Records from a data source
Segment Open
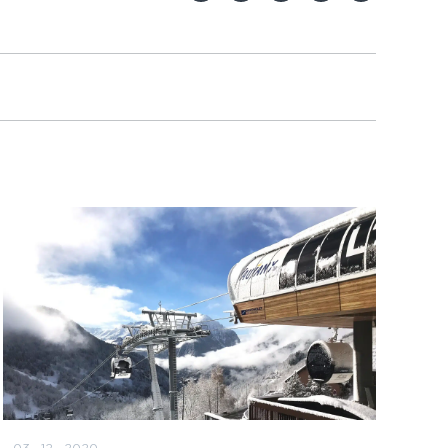
03 · 12 · 2020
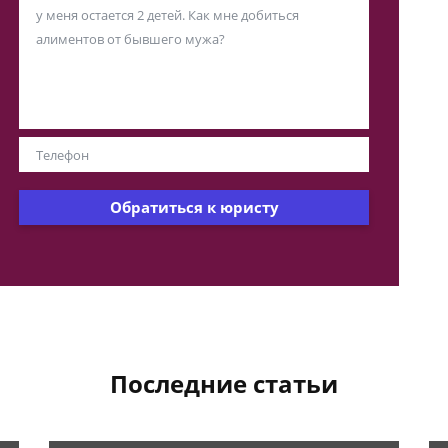
Обратиться к юристу
Последние статьи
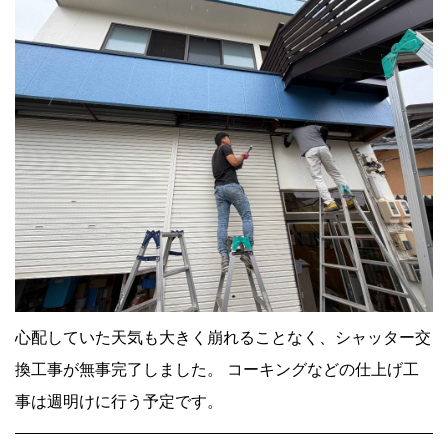
心配していた天気も大きく崩れることなく、シャッター交
換工事が無事完了しました。 コーキングなどの仕上げ工
事は週明けに行う予定です。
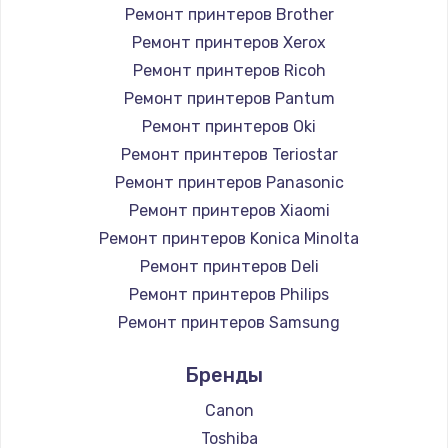
Ремонт принтеров Brother
Ремонт принтеров Xerox
Ремонт принтеров Ricoh
Ремонт принтеров Pantum
Ремонт принтеров Oki
Ремонт принтеров Teriostar
Ремонт принтеров Panasonic
Ремонт принтеров Xiaomi
Ремонт принтеров Konica Minolta
Ремонт принтеров Deli
Ремонт принтеров Philips
Ремонт принтеров Samsung
Ремонт принтеров Kodak
Бренды
Ремонт принтеров Lexmark
Ремонт принтеров Sharp
Canon
Ремонт принтеров TSC
Toshiba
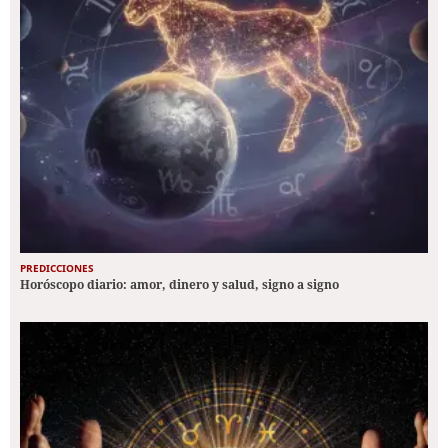
PREDICCIONES
Horóscopo diario: amor, dinero y salud, signo a signo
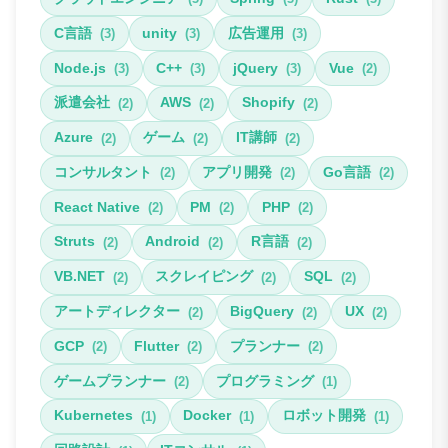
C言語
unity
広告運用
(3)
(3)
(3)
Node.js
C++
jQuery
Vue
(3)
(3)
(3)
(2)
派遣会社
AWS
Shopify
(2)
(2)
(2)
Azure
ゲーム
IT講師
(2)
(2)
(2)
コンサルタント
アプリ開発
Go言語
(2)
(2)
(2)
React Native
PM
PHP
(2)
(2)
(2)
Struts
Android
R言語
(2)
(2)
(2)
VB.NET
スクレイピング
SQL
(2)
(2)
(2)
アートディレクター
BigQuery
UX
(2)
(2)
(2)
GCP
Flutter
プランナー
(2)
(2)
(2)
ゲームプランナー
プログラミング
(2)
(1)
Kubernetes
Docker
ロボット開発
(1)
(1)
(1)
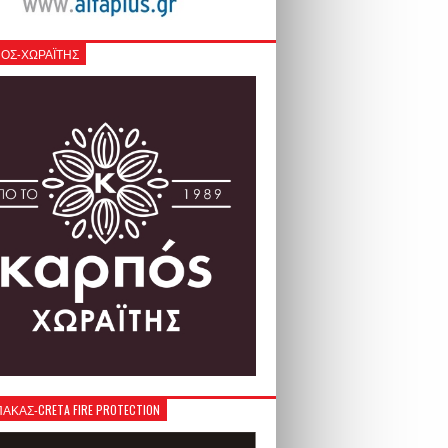
ΟΣ-ΧΩΡΑΪΤΗΣ
ΚΑΣ-CRETA FIRE PROTECTION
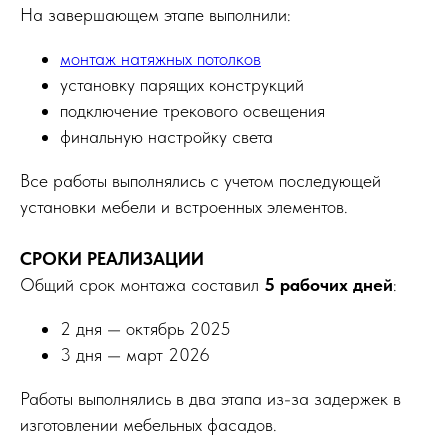
На завершающем этапе выполнили:
монтаж натяжных потолков
установку парящих конструкций
подключение трекового освещения
финальную настройку света
Все работы выполнялись с учетом последующей
установки мебели и встроенных элементов.
СРОКИ РЕАЛИЗАЦИИ
Общий срок монтажа составил
5 рабочих дней
:
2 дня — октябрь 2025
3 дня — март 2026
Работы выполнялись в два этапа из-за задержек в
изготовлении мебельных фасадов.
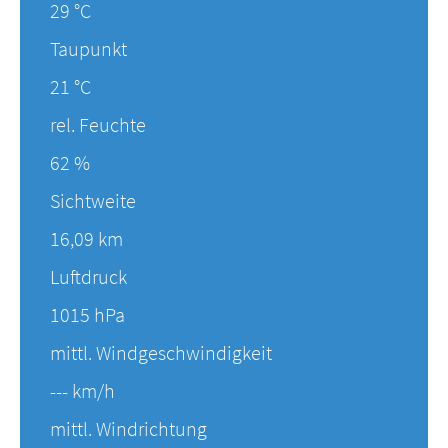
29 °C
Taupunkt
21 °C
rel. Feuchte
62 %
Sichtweite
16,09 km
Luftdruck
1015 hPa
mittl. Windgeschwindigkeit
--- km/h
mittl. Windrichtung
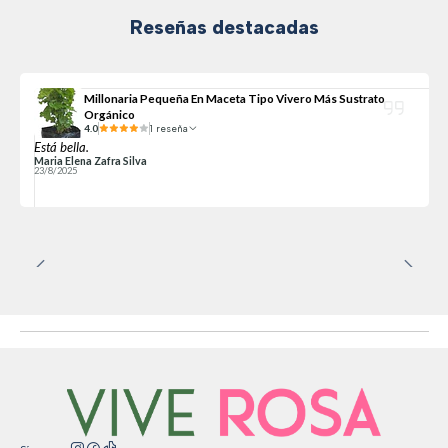
Reseñas destacadas
Millonaria Pequeña En Maceta Tipo Vivero Más Sustrato
Orgánico
4.0
1 reseña
Está bella.
Maria Elena Zafra Silva
23/8/2025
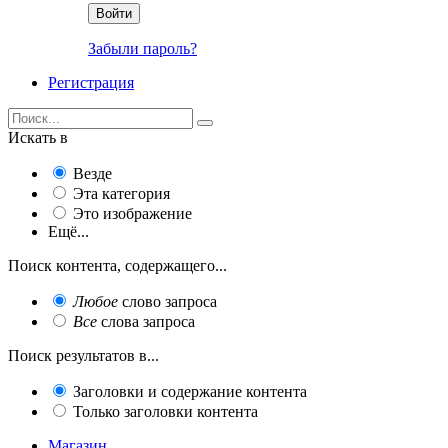
Войти
Забыли пароль?
Регистрация
Искать в
Везде
Эта категория
Это изображение
Ещё...
Поиск контента, содержащего...
Любое
слово запроса
Все
слова запроса
Поиск результатов в...
Заголовки и содержание контента
Только заголовки контента
Магазин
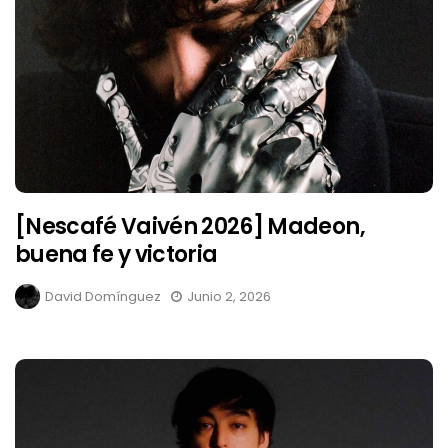
[Nescafé Vaivén 2026] Madeon,
buena fe y victoria
David Domínguez
Junio 2, 2026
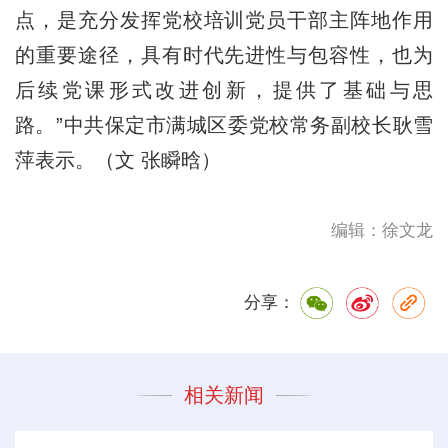
点，是充分发挥党校培训党员干部主阵地作用
的重要途径，具有时代先进性与包容性，也为
后续党课形式改进创新，提供了基础与思
路。”中共保定市满城区委党校常务副校长耿雪
萍表示。（文 张瞬晗）
编辑：徐文龙
分享：
相关新闻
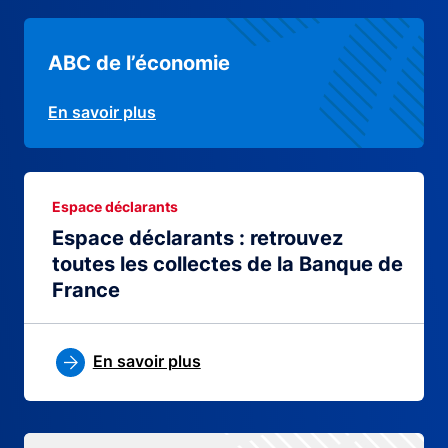
ABC de l’économie
En savoir plus
Espace déclarants
Espace déclarants : retrouvez
toutes les collectes de la Banque de
France
En savoir plus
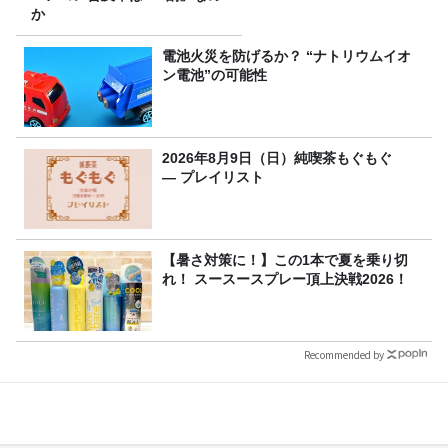
か
電池火災を防げるか？ “ナトリウムイオ
ン電池”の可能性
2026年8月9日（日）純喫茶もぐもぐ
― プレイリスト
【暑さ対策に！】この1本で夏を乗り切
れ！ スースースプレー頂上決戦2026！
Recommended by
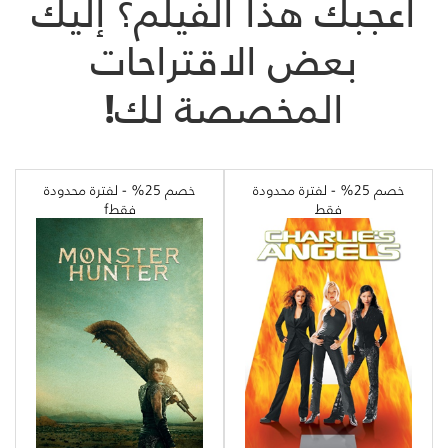
أعجبك هذا الفيلم؟ إليك
بعض الاقتراحات
المخصصة لك!
خصم 25% - لفترة محدودة
خصم 25% - لفترة محدودة
فقط
فقطf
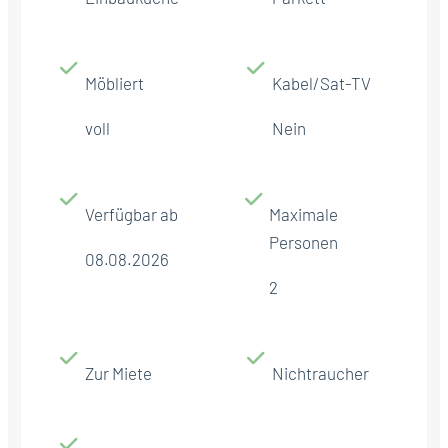
Möbliert
Kabel/Sat-TV
voll
Nein
Verfügbar ab
Maximale
Personen
08.08.2026
2
Zur Miete
Nichtraucher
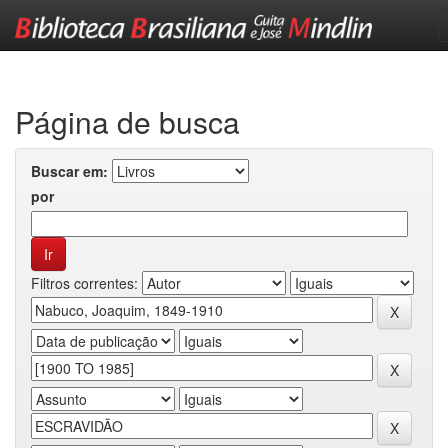
Skip
navigation
Página de busca
Buscar em:
por
Filtros correntes:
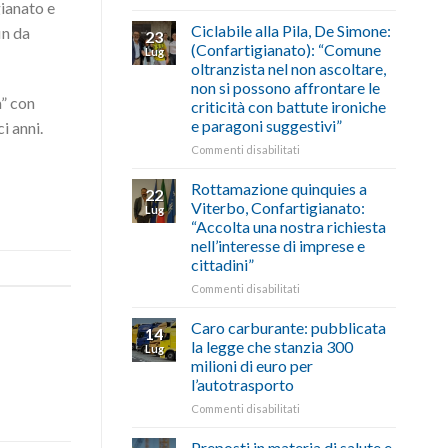
gianato e
di
come
Borghi
agosto/settembre
fare
Maestri:
Ciclabile alla Pila, De Simone:
in da
23
a
(Confartigianato): “Comune
Lug
Palazzo
oltranzista nel non ascoltare,
Chigi
non si possono affrontare le
Albani
a” con
criticità con battute ironiche
in
e paragoni suggestivi”
i anni.
vetrina
le
su
Commenti disabilitati
storie
Ciclabile
degli
alla
Rottamazione quinquies a
22
artigiani
Pila,
Viterbo, Confartigianato:
Lug
della
De
“Accolta una nostra richiesta
Tuscia
Simone:
nell’interesse di imprese e
(Confartigianato):
cittadini”
“Comune
oltranzista
su
Commenti disabilitati
nel
Rottamazione
non
quinquies
Caro carburante: pubblicata
14
ascoltare,
a
la legge che stanzia 300
Lug
non
Viterbo,
milioni di euro per
si
Confartigianato:
l’autotrasporto
possono
“Accolta
affrontare
una
su
Commenti disabilitati
le
nostra
Caro
criticità
richiesta
carburante:
Preposti in materia di salute e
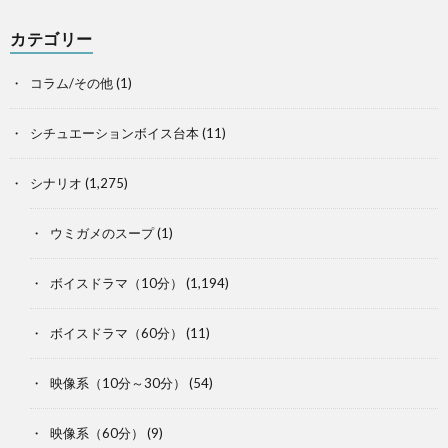
カテゴリー
コラム/その他
(1)
シチュエーションボイス台本
(11)
シナリオ
(1,275)
ウミガメのスープ
(1)
ボイスドラマ（10分）
(1,194)
ボイスドラマ（60分）
(11)
映像系（10分～30分）
(54)
映像系（60分）
(9)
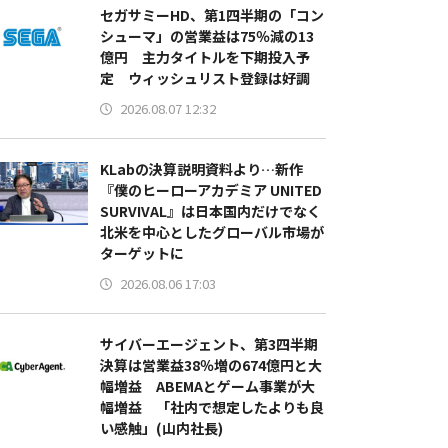
セガサミーHD、第1四半期の「コン
シューマ」の営業益は75％減の13
億円 主力タイトルを下期投入予
定 ウィッシュリスト登録は好調
2026.08.07 12:32
KLabの決算説明資料より…新作
『僕のヒーローアカデミア UNITED
SURVIVAL』は日本国内だけでなく
北米を中心としたグローバル市場が
ターゲットに
2026.08.06 17:03
サイバーエージェント、第3四半期
決算は営業益38％増の674億円と大
幅増益 ABEMAとゲーム事業が大
幅増益 「社内で想定したよりも良
い感触」(山内社長)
Segment Closed
▶ [What you should do]: Please write out the text of all the items above line for line, leaving the pictures out.

▶ [Reply]:
03 · 12 · 2020
Обратиться к юристу
Последние статьи
心配していた天気も大きく崩れることなく、シャッター交
換工事が無事完了しました。 コーキングなどの仕上げ工
事は週明けに行う予定です。
Ремонт принтеров Brother
Ремонт принтеров Xerox
Ремонт принтеров Ricoh
Ремонт принтеров Pantum
Ремонт принтеров Oki
Ремонт принтеров Teriostar
Ремонт принтеров Panasonic
Ремонт принтеров Xiaomi
Ремонт принтеров Konica Minolta
Ремонт принтеров Deli
Ремонт принтеров Philips
Ремонт принтеров Samsung
Ремонт принтеров Kodak
Бренды
Ремонт принтеров Lexmark
Ремонт принтеров Sharp
Canon
Ремонт принтеров TSC
Toshiba
PREDICCIONES
Horóscopo diario: amor, dinero y salud, signo a signo
C言語
unity
広告運用
(3)
(3)
(3)
Node.js
C++
jQuery
Vue
(3)
(3)
(3)
(2)
派遣会社
AWS
Shopify
(2)
(2)
(2)
Azure
ゲーム
IT講師
(2)
(2)
(2)
コンサルタント
アプリ開発
Go言語
(2)
(2)
(2)
React Native
PM
PHP
(2)
(2)
(2)
Struts
Android
R言語
(2)
(2)
(2)
VB.NET
スクレイピング
SQL
(2)
(2)
(2)
アートディレクター
BigQuery
UX
(2)
(2)
(2)
GCP
Flutter
プランナー
(2)
(2)
(2)
ゲームプランナー
プログラミング
(2)
(1)
Kubernetes
Docker
ロボット開発
(1)
(1)
(1)
ΟΣ-ΧΩΡΑΪΤΗΣ
ΚΑΣ-CRETA FIRE PROTECTION
На завершающем этапе выполнили:
монтаж натяжных потолков
установку парящих конструкций
подключение трекового освещения
финальную настройку света
Все работы выполнялись с учетом последующей
установки мебели и встроенных элементов.
СРОКИ РЕАЛИЗАЦИИ
Общий срок монтажа составил
5 рабочих дней
:
2 дня — октябрь 2025
3 дня — март 2026
Работы выполнялись в два этапа из-за задержек в
изготовлении мебельных фасадов.
29 °C
Taupunkt
21 °C
rel. Feuchte
62 %
Sichtweite
16,09 km
Luftdruck
1015 hPa
mittl. Windgeschwindigkeit
--- km/h
mittl. Windrichtung
Reseñas destacadas
Millonaria Pequeña En Maceta Tipo Vivero Más Sustrato
Orgánico
4.0
1 reseña
Está bella.
Maria Elena Zafra Silva
23/8/2025
Войти
Забыли пароль?
Регистрация
Искать в
Везде
Эта категория
Это изображение
Ещё...
Поиск контента, содержащего...
Любое
слово запроса
Все
слова запроса
Поиск результатов в...
Заголовки и содержание контента
Только заголовки контента
Магазин
[Nescafé Vaivén 2026] Madeon,
buena fe y victoria
David Domínguez
Junio 2, 2026
点，是充分发挥党校培训党员干部主阵地作用
的重要途径，具有时代先进性与包容性，也为
后续党课形式改进创新，提供了基础与思
路。”中共保定市满城区委党校常务副校长耿雪
萍表示。（文 张瞬晗）
编辑：徐文龙
分享：
相关新闻
ABC de l’économie
En savoir plus
Espace déclarants
Espace déclarants : retrouvez
toutes les collectes de la Banque de
France
En savoir plus
か
電池火災を防げるか？ “ナトリウムイオ
ン電池”の可能性
2026年8月9日（日）純喫茶もぐもぐ
― プレイリスト
【暑さ対策に！】この1本で夏を乗り切
れ！ スースースプレー頂上決戦2026！
Recommended by
أعجبك هذا الفيلم؟ إليك
بعض الاقتراحات
المخصصة لك!
خصم 25% - لفترة محدودة
خصم 25% - لفترة محدودة
فقط
فقطf
Möbliert
Kabel/Sat-TV
voll
Nein
Verfügbar ab
Maximale
Personen
08.08.2026
2
Zur Miete
Nichtraucher
Skip
navigation
Página de busca
Buscar em:
por
Filtros correntes:
gianato e
di
come
Borghi
agosto/settembre
fare
Maestri:
Ciclabile alla Pila, De Simone:
in da
23
a
(Confartigianato): “Comune
Lug
Palazzo
oltranzista nel non ascoltare,
Chigi
non si possono affrontare le
Albani
a” con
criticità con battute ironiche
in
e paragoni suggestivi”
i anni.
vetrina
le
su
Commenti disabilitati
storie
Ciclabile
degli
alla
Rottamazione quinquies a
22
artigiani
Pila,
Viterbo, Confartigianato:
Lug
della
De
“Accolta una nostra richiesta
Tuscia
Simone:
nell’interesse di imprese e
(Confartigianato):
cittadini”
“Comune
oltranzista
su
Commenti disabilitati
nel
Rottamazione
non
quinquies
Caro carburante: pubblicata
14
ascoltare,
a
la legge che stanzia 300
Lug
non
Viterbo,
milioni di euro per
si
Confartigianato:
l’autotrasporto
possono
“Accolta
affrontare
una
su
Commenti disabilitati
le
nostra
Caro
criticità
richiesta
carburante:
Preposti in materia di salute e
カテゴリー
コラム/その他
(1)
シチュエーションボイス台本
(11)
シナリオ
(1,275)
ウミガメのスープ
(1)
ボイスドラマ（10分）
(1,194)
ボイスドラマ（60分）
(11)
映像系（10分～30分）
(54)
映像系（60分）
(9)
セガサミーHD、第1四半期の「コン
シューマ」の営業益は75％減の13
億円 主力タイトルを下期投入予
定 ウィッシュリスト登録は好調
2026.08.07 12:32
KLabの決算説明資料より…新作
『僕のヒーローアカデミア UNITED
SURVIVAL』は日本国内だけでなく
北米を中心としたグローバル市場が
ターゲットに
2026.08.06 17:03
サイバーエージェント、第3四半期
決算は営業益38％増の674億円と大
幅増益 ABEMAとゲーム事業が大
幅増益 「社内で想定したよりも良
い感触」(山内社長)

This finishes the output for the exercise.